TRVE-Inline2-squashed Still, distribution is a small play for fellow brewers and not a major business future for TRVE. They know their limits and are not about to invest in the infrastructure it takes to manage ongoing distribution relationships with breweries that have higher-volume expectations.

“We talk to people who are sometimes fairly big who are like, ‘Can you do our distro for us?’ And [our answer is,] ‘No. You’re talking about sending a truckload—you should go talk to CSA [Crooked Stave Artisans] or Elite or somebody else here who’s like really big.’ We’ll take a couple of skids off of a brewery here or there. But ten to twenty skids is a different story. We know where our sweet spot is. We know where we want to be, and we’re never disappointed to throw business at some of the other great wholesalers who are here in Colorado.”

While TRVE has been able to build their brand through lifestyle affinity and unique style—a bridge that gave them time to get their brewing legs under them in the early days of the business—they realize that in today’s market, five years after they started, circumstances have changed significantly. Breweries have much more pressure to perform out of the gate, as today’s drinkers are more critical and have more choices than ever before. Today, even making good beer is not enough. Still, Nunns is convinced that his aesthetic approach was not only right but should be the model that more brewers follow.

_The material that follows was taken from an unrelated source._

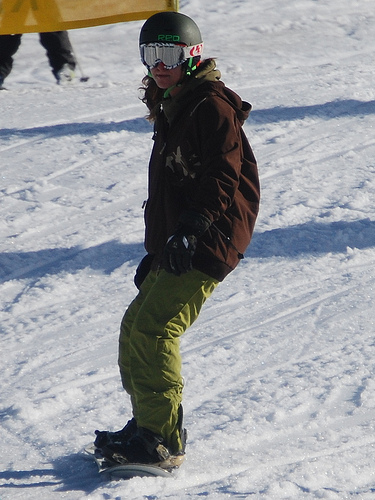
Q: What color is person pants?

“In such a mature market, it’s not okay just to make a really good beer. It’s not enough. You have to do something else. You have to have an angle. If you don’t have an angle for your taproom or what your brewery represents or what you’re doing, nobody is going to give an absolute fuck about what you’re doing. It needs to be different; otherwise, you’re going to look just the same as anybody else, and customers are going to go to the place that actually wows them in some way or another whether it be by scaring the pants off them, like we apparently do, or creating some sort of culture that people can latch onto.”